Stop Card

Before a Player makes a bid that skips one or more levels, a Stop Card should be placed face up on the table to left-hand opponent, before making the (skip) bid. After allowing for any alert that may be required and any questions by left-hand opponent to be answered, the person who made the bid waits for approximately 10 seconds (but less at one’s own discretion) before removing the Stop Card and left-hand opponent may bid.

The sole purpose of a stop card is to remove from left-hand opponent any excuse for an unnecessarily long delay (i.e. possible unauthorised information) before making a call after a jump bid by the opposition.

While the stop card is out the LHO should use that time to make inquiries regarding the jump bid.

In effect, the stop card is an enforced pause – a discretionary 8-10 seconds. (In order not to give partner any unauthorised information, players are expected to pause before they bid whether they need to think or not.)                        

Unauthorised Information

When a player has available to him unauthorised information from his partner, including from an unexpected alert or failure to alert, he must carefully avoid taking any advantage from that unauthorised information. When there is a possibility that unauthorised information has been conveyed (e.g. by gesture, comment, hesitation etc.), Law 16 applies.

You must refrain from bidding on borderline hands if the element of risk has been reduced by your partner's trance or hesitation.

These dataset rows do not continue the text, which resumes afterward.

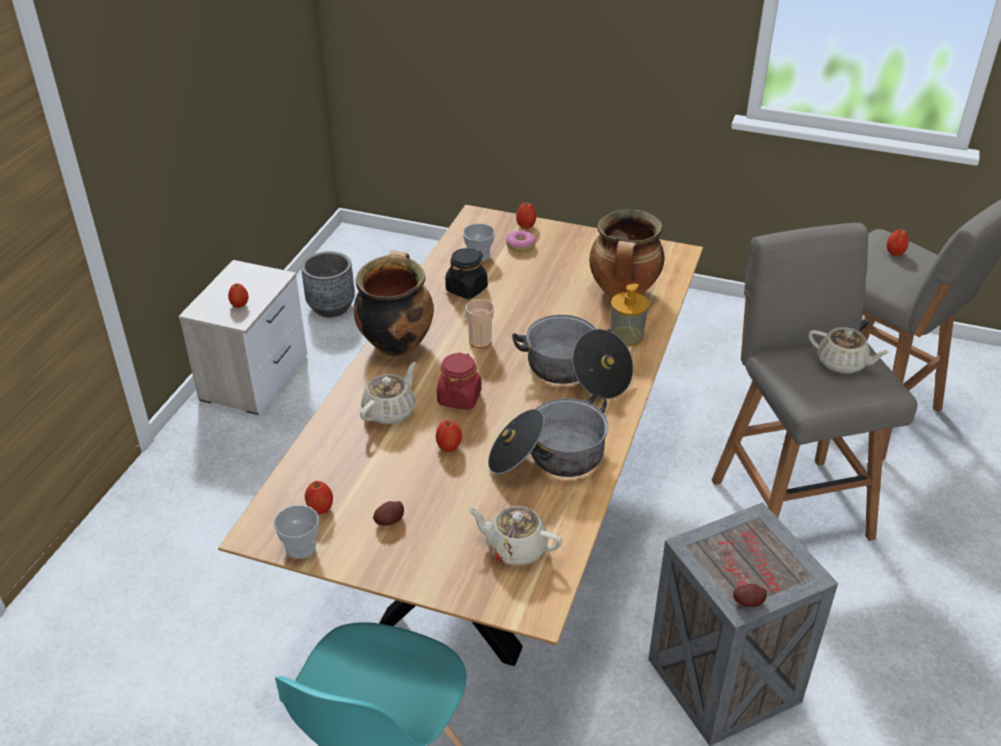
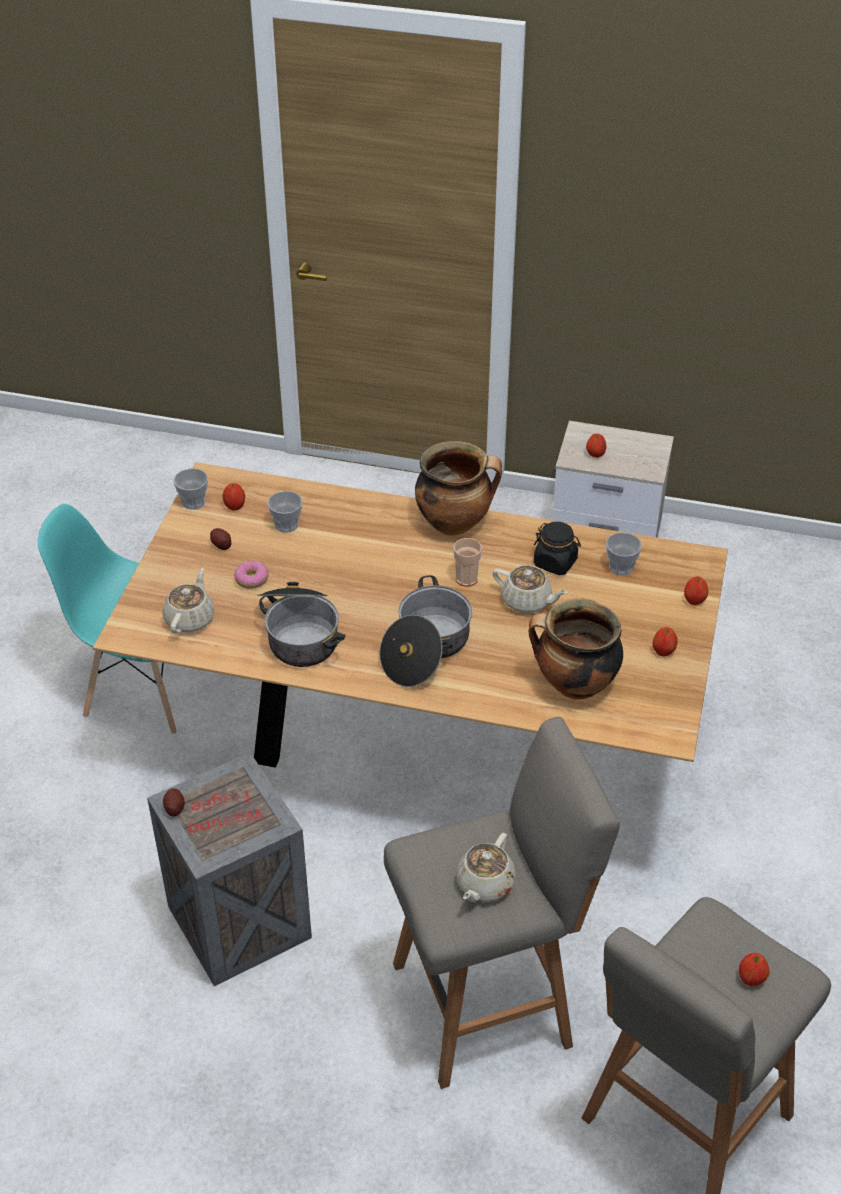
camera: 85 degrees right, 5 degrees up
(331, 307) = (743, 571): grey planter -> none
(367, 464) = (286, 525): none -> cup
(390, 411) = (356, 530): beige teapot -> beige teapot (527, 601)
(449, 447) = (310, 570): apple -> apple (663, 651)
(459, 398) = (378, 571): red jar -> none
(521, 246) = (650, 598): donut -> donut (251, 579)
(626, 336) = (493, 687): soap dispenser -> none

You may take advantage of unauthorised information conveyed by your opponents but at your own risk. In the event of your being damaged by being misled by an opponent's inadvertent mannerism (e.g. hesitation with a singleton), you are not allowed to benefit from an adjusted result (although the opponents may have the score adjusted to their disadvantage).

Whenever you believe that there is a possibility that a Player may have been in receipt of unauthorised information from their partner’s gesture, comment, hesitation etc., you should immediately try to establish the facts about what occurred. This should be done as pleasantly as possible, stressing that it is just to establish the facts should the Director need to be called at the end of the hand. The Director should be called at this stage only if there is a dispute about what has occurred. If, at the end of the hand, the non-offending side believe that they have been disadvantaged, the Director can be called and there will be no dispute about the facts.

• If the Director judges that the outcome may have been influenced by unauthorised information, he/she may award an adjusted score as per Law 12C1(c), (D15).

• In making such adjustments, the Director must be satisfied that the non-offenders were damaged by their opponents’ use of unauthorised information rather than by selecting an inferior line of play from the logical alternatives suggested by all the information available to them.